El futuro del kirchnerismo se develará al interior del justicialismo, el único partido nacional que, pese a la tormenta, sigue de pie.
Así las cosas, ¿quién ganará? Previsiblemente, todos. El kirchnerismo ostentará la primera minoría nacional, quizá cerca de los cuarenta puntos.
El FAP y sus variantes constituirán la segunda fuerza nacional. Como están las cosas, es posible que la disidencia peronista gane la provincia de Buenos Aires. Córdoba está en disputa entre peronistas disidentes y radicales, Mendoza entre kirchneristas y cobistas. Capital será el único triunfo del PRO, cada día más triste, solitario y vecinal.
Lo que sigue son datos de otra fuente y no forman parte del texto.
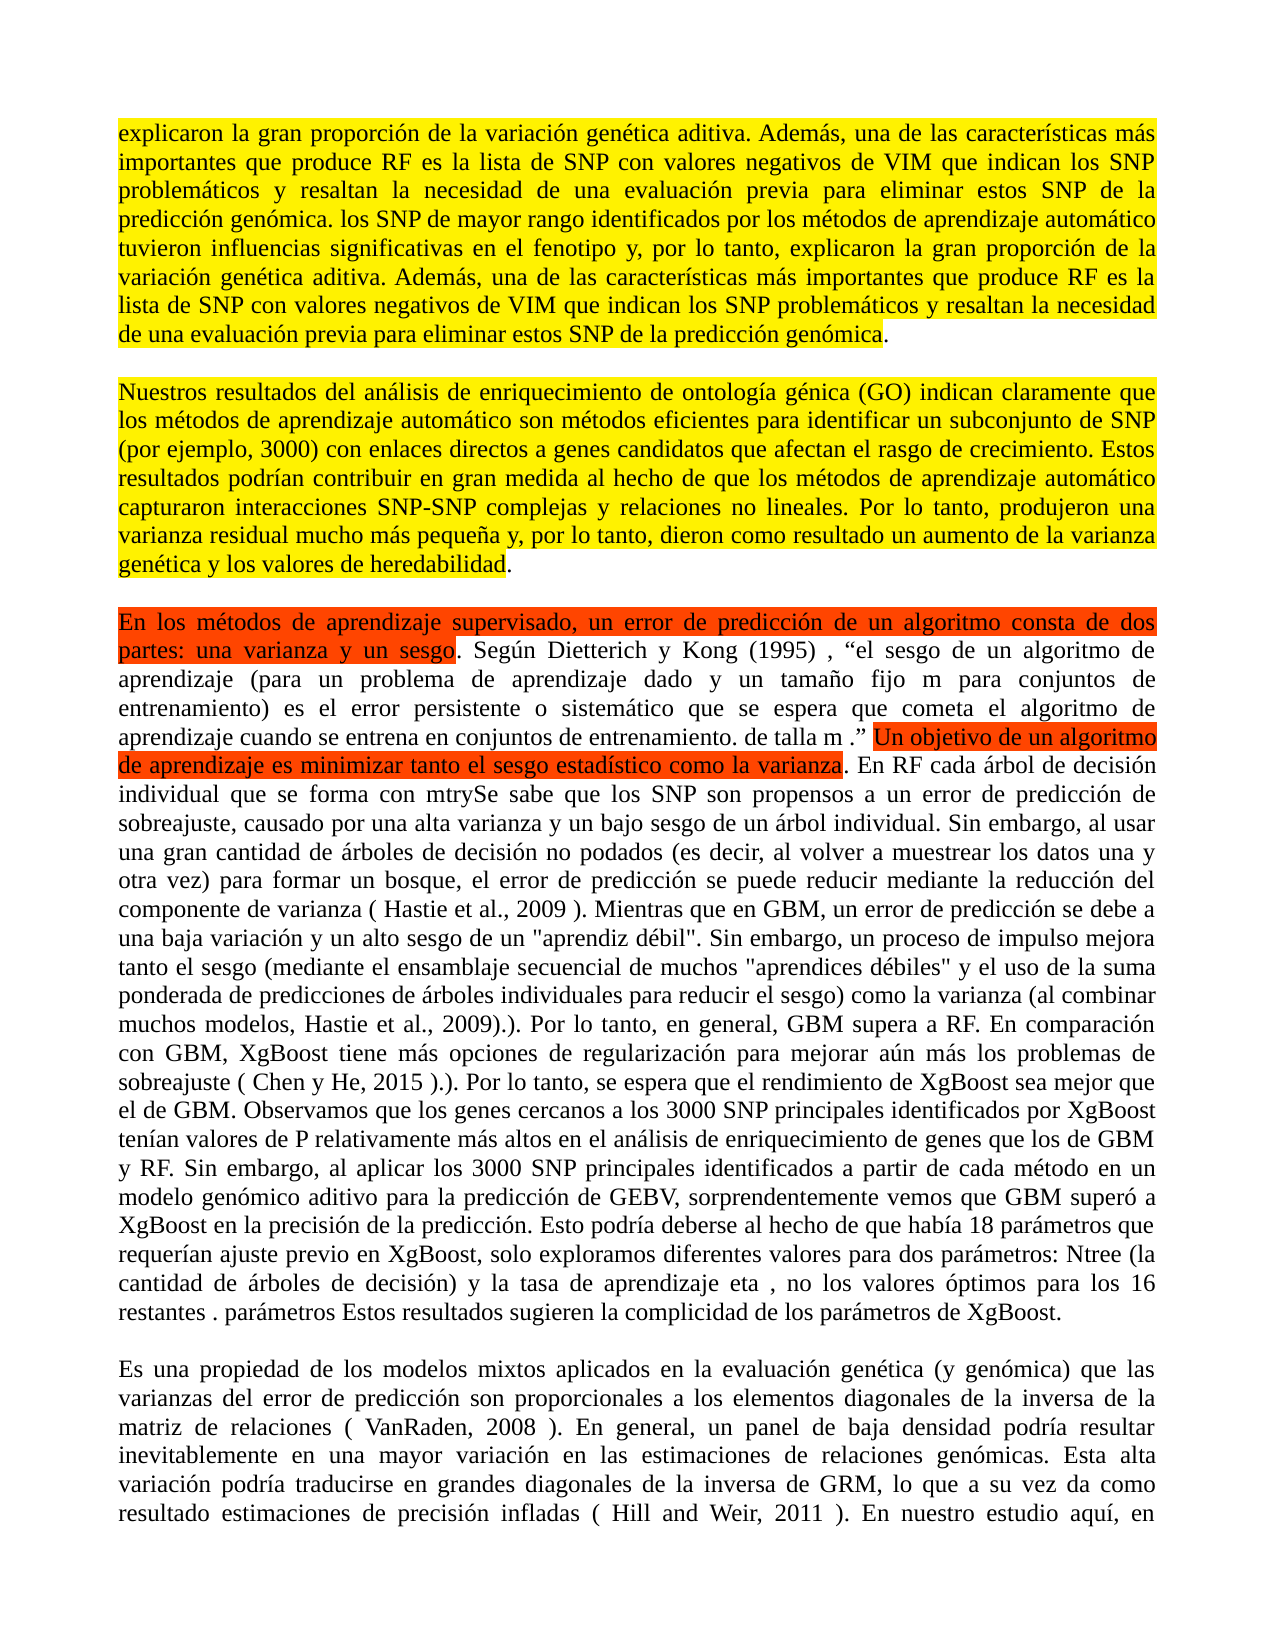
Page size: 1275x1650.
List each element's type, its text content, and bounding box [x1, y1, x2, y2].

text En los métodos de aprendizaje supervisado, un error de predicción de un algoritmo consta de dos partes: una varianza y un sesgo. Según Dietterich y Kong (1995) , “el sesgo de un algoritmo de aprendizaje (para un problema de aprendizaje dado y un tamaño fijo m para conjuntos de entrenamiento) es el error persistente o sistemático que se espera que cometa el algoritmo de aprendizaje cuando se entrena en conjuntos de entrenamiento. de talla m .” Un objetivo de un algoritmo de aprendizaje es minimizar tanto el sesgo estadístico como la varianza. En RF cada árbol de decisión individual que se forma con mtrySe sabe que los SNP son propensos a un error de predicción de sobreajuste, causado por una alta varianza y un bajo sesgo de un árbol individual. Sin embargo, al usar una gran cantidad de árboles de decisión no podados (es decir, al volver a muestrear los datos una y otra vez) para formar un bosque, el error de predicción se puede reducir mediante la reducción del componente de varianza ( Hastie et al., 2009 ). Mientras que en GBM, un error de predicción se debe a una baja variación y un alto sesgo de un "aprendiz débil". Sin embargo, un proceso de impulso mejora tanto el sesgo (mediante el ensamblaje secuencial de muchos "aprendices débiles" y el uso de la suma ponderada de predicciones de árboles individuales para reducir el sesgo) como la varianza (al combinar muchos modelos, Hastie et al., 2009).). Por lo tanto, en general, GBM supera a RF. En comparación con GBM, XgBoost tiene más opciones de regularización para mejorar aún más los problemas de sobreajuste ( Chen y He, 2015 ).). Por lo tanto, se espera que el rendimiento de XgBoost sea mejor que el de GBM. Observamos que los genes cercanos a los 3000 SNP principales identificados por XgBoost tenían valores de P relativamente más altos en el análisis de enriquecimiento de genes que los de GBM y RF. Sin embargo, al aplicar los 3000 SNP principales identificados a partir de cada método en un modelo genómico aditivo para la predicción de GEBV, sorprendentemente vemos que GBM superó a XgBoost en la precisión de la predicción. Esto podría deberse al hecho de que había 18 parámetros que requerían ajuste previo en XgBoost, solo exploramos diferentes valores para dos parámetros: Ntree (la cantidad de árboles de decisión) y la tasa de aprendizaje eta , no los valores óptimos para los 16 restantes . parámetros Estos resultados sugieren la complicidad de los parámetros de XgBoost. [118, 607, 1157, 1326]
text Nuestros resultados del análisis de enriquecimiento de ontología génica (GO) indican claramente que los métodos de aprendizaje automático son métodos eficientes para identificar un subconjunto de SNP (por ejemplo, 3000) con enlaces directos a genes candidatos que afectan el rasgo de crecimiento. Estos resultados podrían contribuir en gran medida al hecho de que los métodos de aprendizaje automático capturaron interacciones SNP-SNP complejas y relaciones no lineales. Por lo tanto, produjeron una varianza residual mucho más pequeña y, por lo tanto, dieron como resultado un aumento de la varianza genética y los valores de heredabilidad. [118, 377, 1157, 578]
text Es una propiedad de los modelos mixtos aplicados en la evaluación genética (y genómica) que las varianzas del error de predicción son proporcionales a los elementos diagonales de la inversa de la matriz de relaciones ( VanRaden, 2008 ). En general, un panel de baja densidad podría resultar inevitablemente en una mayor variación en las estimaciones de relaciones genómicas. Esta alta variación podría traducirse en grandes diagonales de la inversa de GRM, lo que a su vez da como resultado estimaciones de precisión infladas ( Hill and Weir, 2011 ). En nuestro estudio aquí, en [118, 1354, 1157, 1527]
text explicaron la gran proporción de la variación genética aditiva. Además, una de las características más importantes que produce RF es la lista de SNP con valores negativos de VIM que indican los SNP problemáticos y resaltan la necesidad de una evaluación previa para eliminar estos SNP de la predicción genómica. los SNP de mayor rango identificados por los métodos de aprendizaje automático tuvieron influencias significativas en el fenotipo y, por lo tanto, explicaron la gran proporción de la variación genética aditiva. Además, una de las características más importantes que produce RF es la lista de SNP con valores negativos de VIM que indican los SNP problemáticos y resaltan la necesidad de una evaluación previa para eliminar estos SNP de la predicción genómica. [118, 118, 1157, 348]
En el resto de las provincias, primarán los oficialismos actuales, y la carrera hacia 2015 se disputará en buena medida entre aquellos que queden de pie cuando la batalla termine. Esa es mi composición de lugar, y pienso que es razonable.
Un capítulo aparte merece el experimento massista. Se trata de un fenómeno político fascinante: un candidato que se decide a romper con la cultura política imperante a fuerza de indiferencia –hacia el discurso político tradicional, hacia las composiciones ideológicas generales, hacia la falsa polarización entre kirchneristas y antikirchneristas.
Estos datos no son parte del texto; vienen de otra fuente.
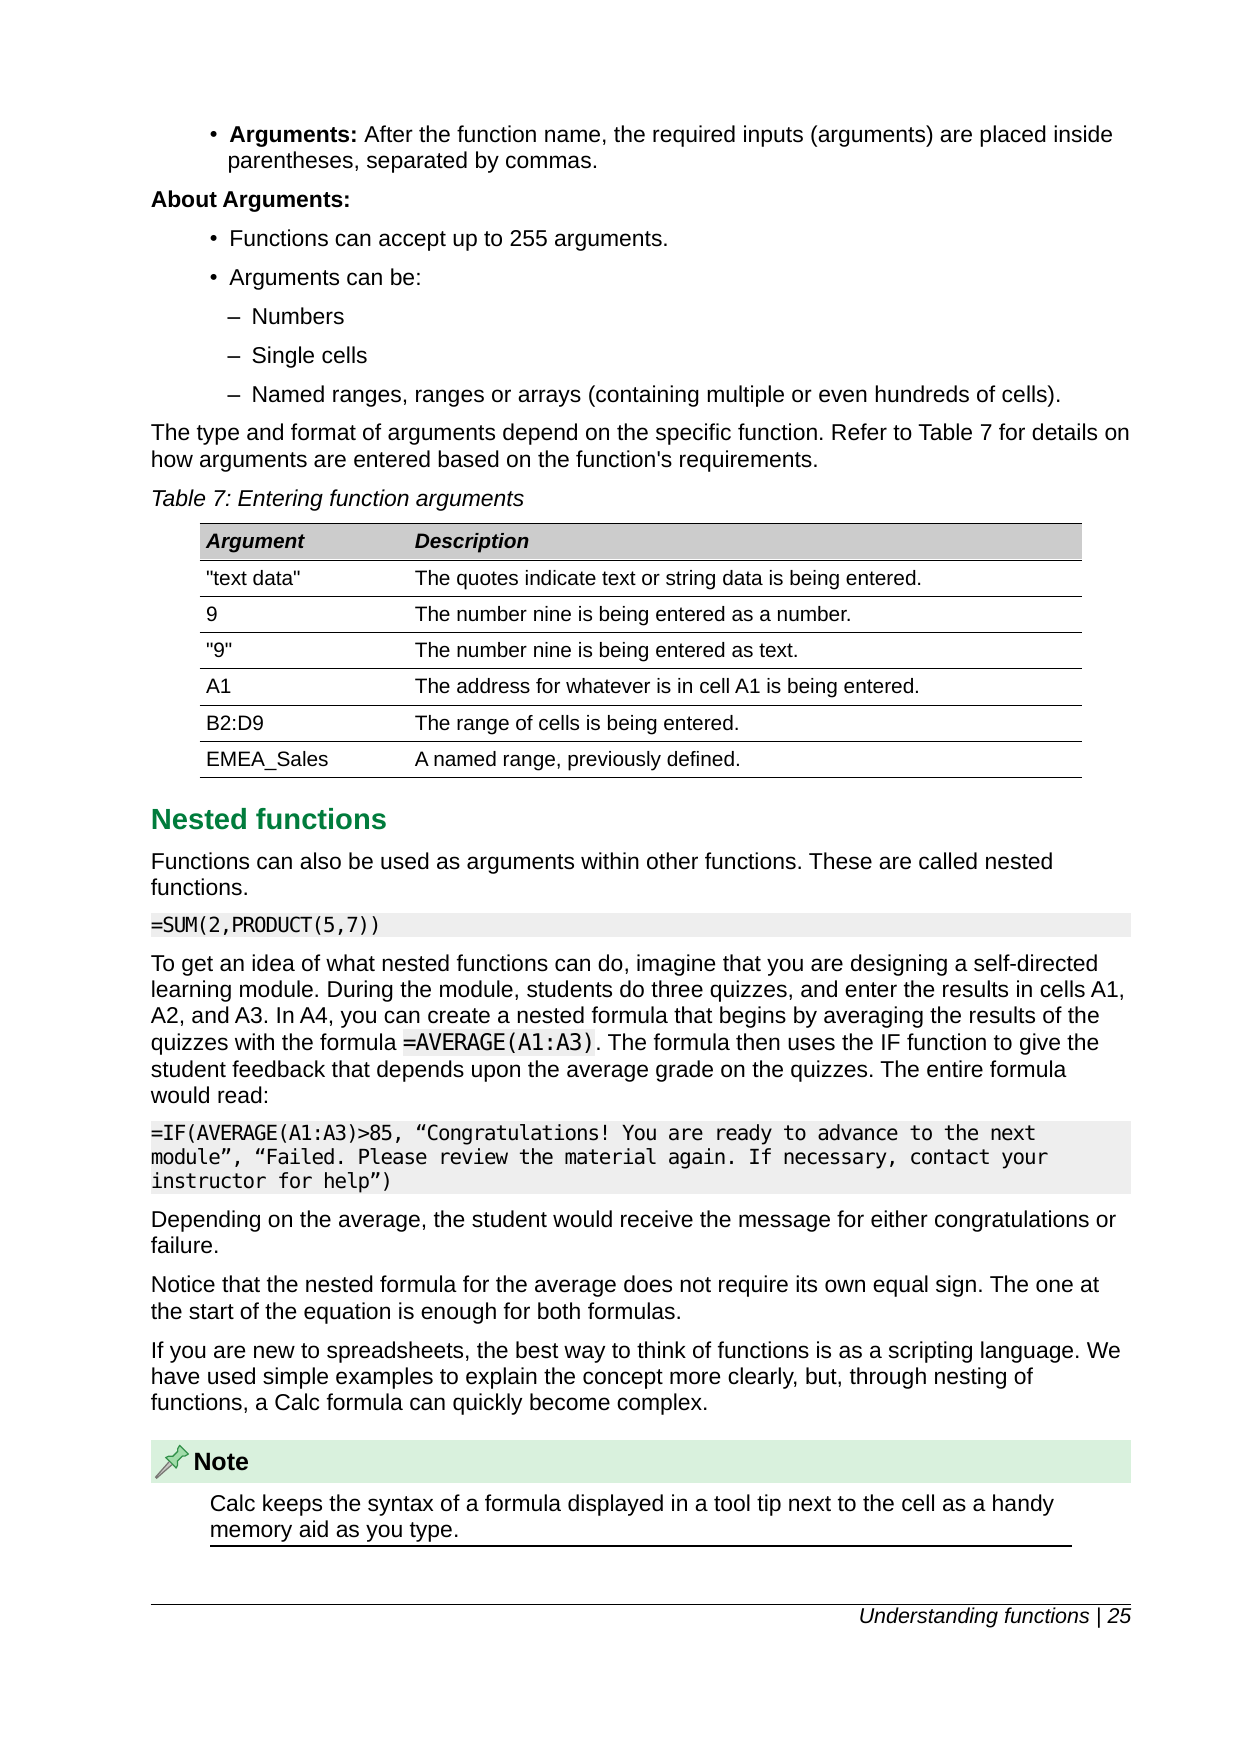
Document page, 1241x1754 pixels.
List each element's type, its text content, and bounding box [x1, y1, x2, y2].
Massa suma, antes que nada, porque se planta como un tercero, porque rompe con la lógica de la polarización entre opuestos irreconciliables. Y se planta reconciliando: por cada Giustozzi, te daré una Soledad Martínez.
Es llamativo que intelectuales, periodistas políticos y analistas de discurso se detengan tanto en algo para entenderlo tan mal. Todos trabajan con la hipótesis de que, en momentos más, Massa sacará un manual de definiciones propio del discurso político de los últimos años. Uno que diga lo que quieren escuchar.
Massa, en cambio, posterga ese momento, posiblemente en la creencia –válida, por cierto- de que eso es menos necesario que nunca. El joven intendente no leyó a Laclau, ni a Mouffe, ni a Rosanvallon, pero los reescribe con una práctica que habita en el instinto de quien conoce a su electorado.
Sabe que, cuando la gente se pudre de todo, te vota un “alica, alicate”. Y sabe, también, que hay muchas formas de hablar sin mover los labios ni una sola vez.
En la lista de Massa hay racionalizadores de palabras, como Giustozzi, hábil en el discurso del modelo roto. Esto es, había una vez un país, la Argentina, que tenía un rumbo fijado por un hombre excepcional, Néstor Kirchner, con un modo inclusivo de hacer las cosas, pero eso se perdió, etcétera, etcétera.
Con agudeza, María Esperanza Casullo se pregunta si ese mito de los orígenes interpela a alguien fuera del círculo de los politizados, y tiene razón en creer que no. Lo que interpela, lo que funciona de Massa, es más simple: la garantía de la continuidad de las políticas públicas esenciales de estos años rompe con la necesidad de un gobierno ya sólo interesado en autovenerarse, y brinda la opción que una porción interesante del electorado –tanto en el campo kirchnerista como en el antikirchnerismo rabioso- estaba buscando.
Por eso, habría que relativizar el pronóstico anterior. Todos ganan, sí, pero no todos tienen futuro. El kirchnerismo evita –o al menos posterga- fugas de poder que harían pedazos su capacidad de gestión, y se asegura una silla merecida entre los electores de 2015.
Pero no cuenta con otra pieza de unidad en relevo de Cristina Kirchner, no tiene opción de reelegirla, y camina hacia un bienio complicado en materia de crecimiento e inversión.
La disidencia peronista no es, todavía, federal, pero dialoga ya con quienes, desde las provincias, van generando las condiciones de gobernabilidad de los próximos cuatro años.
Al final, todo se resolverá allí, en la síntesis necesaria entre los poderes regionales y locales que heredan el porvenir. Mientras tanto, el desafío de la oposición no peronista reside en enhebrar una opción competitiva en el plano nacional, chance que –parece- tampoco alumbrará en 2013.